Mitch Stringer-USA TODAY Sports

The NFL Competition Committee has a goal to try and improve the game to not only make it better for the fans, but also a better game in general. There was a long list of proposals drafted which will be voted on by the NFL owners at the annual owners meeting, but don't expect the Pittsburgh Steelers Art Rooney II to be behind most of them.

In a recent interview with local media, Rooney discussed his thoughts on many proposals ranging from expansion of the instant replay system to modifying the extra point system in the game.

As for instant replay, Rooney sees a system which isn't broken, so why fix it? "I don't think we need to increase the number of interruptions we have in our game at this point," Rooney said. "I think the instant-replay system is working fine.

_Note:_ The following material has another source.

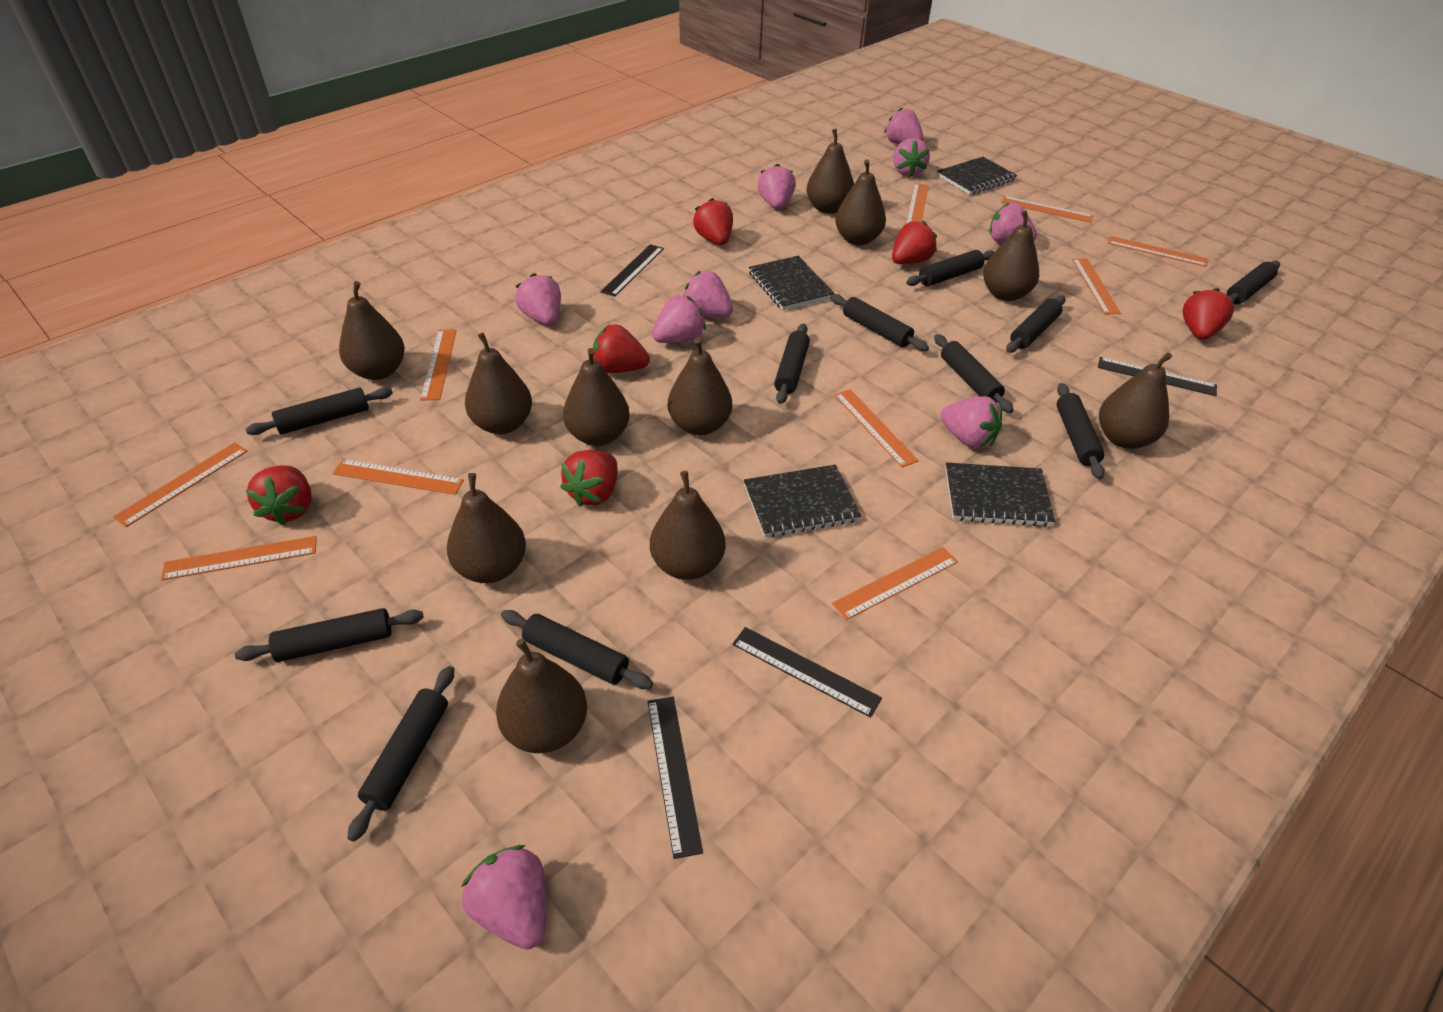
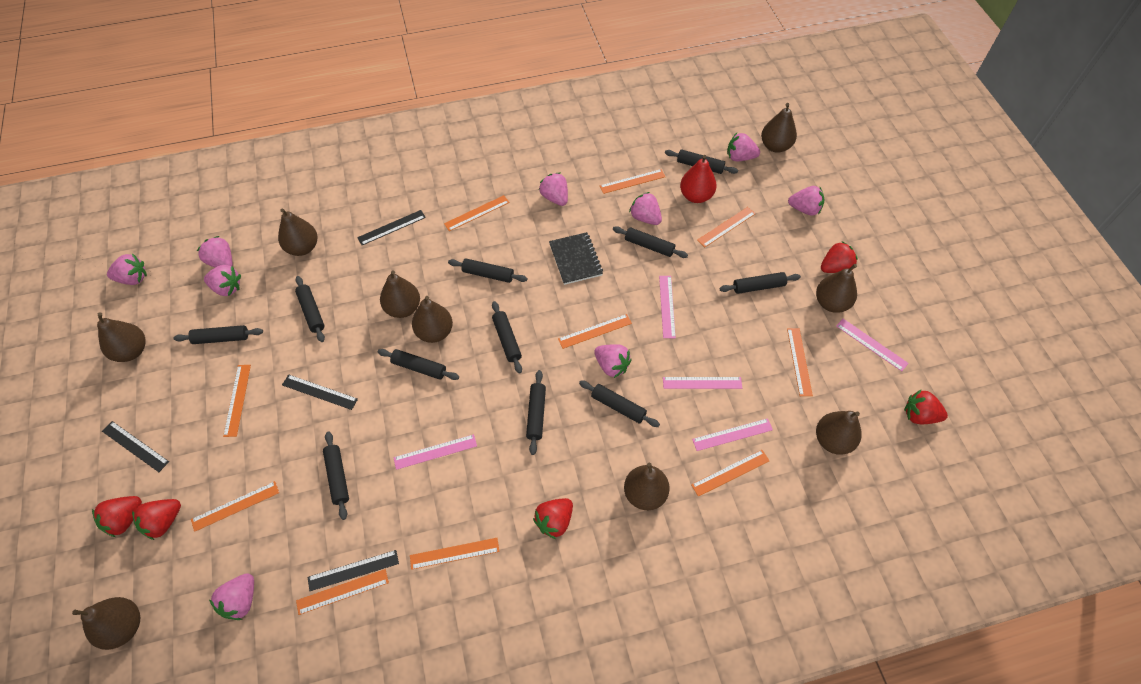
black notebook: [744,465,861,537] [749,256,835,310] [937,157,1017,195] [945,462,1055,527] = 4 -> [549,232,603,285] = 1
brown pear: [339,281,405,380] [447,473,526,583] [465,332,532,434] [496,639,587,753] [563,348,630,446] [650,471,726,580] [668,338,732,435] [807,129,854,214] [835,159,886,245] [983,210,1039,301] [1099,352,1172,449] = 11 -> [72,597,140,650] [97,313,146,362] [278,208,317,256] [380,270,420,318] [412,296,453,343] [624,463,670,510] [761,103,797,153] [816,264,857,313] [816,411,862,455] = 9
pink ruler: none = 0 -> [393,434,477,470] [659,276,676,338] [663,377,742,389] [692,418,773,451] [836,319,909,371] = 5
red pear: none = 0 -> [680,155,717,203] = 1
red strawberry: [246,465,312,525] [560,450,618,507] [593,324,650,373] [693,198,733,245] [892,221,937,264] [1182,288,1234,340] = 6 -> [92,496,142,537] [132,499,181,540] [533,498,573,539] [821,241,858,273] [904,390,948,424] = 5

I don't think that's the direction we want to go at this point."

Rooney's point is more than valid. Anyone who has watched football games in the past 10 years or more has seen games last a lot longer than they once did. Replay isn't solely to blame for the extension of game length, but when an official goes under the hood you know it isn't going to be a quick decision either.

The Competition Committee also was looking into changing the point after a touchdown play. Some proposals listed a forced 2-point conversion, while others wanted to move the kick backwards. Rooney said he is still a fan of a proposal head coach Mike Tomlin brought up before the 2014 season of moving the ball to the 1-yard line after scoring a touchdown.

"I still like the idea that coach [Mike] Tomlin threw out last year."

What might be the most interesting debate on the docket is the use of certain trick plays, particularly ones utilized by the Super Bowl champion New England Patriots last year. The Patriots used the ineligible receiver rule to their advantage on more than one occasion.

"I don't think it was handled the right way when they ran the play," Rooney said. "We have these rules where a player is supposed to report. I thought Baltimore had a legitimate gripe about how that was handled. It's probably just as easy to eliminate it."

Ultimately it seems as if the Competition Committee and owners are looking for Rooney and the Steelers to back some of these new proposals, they might be barking up the wrong tree.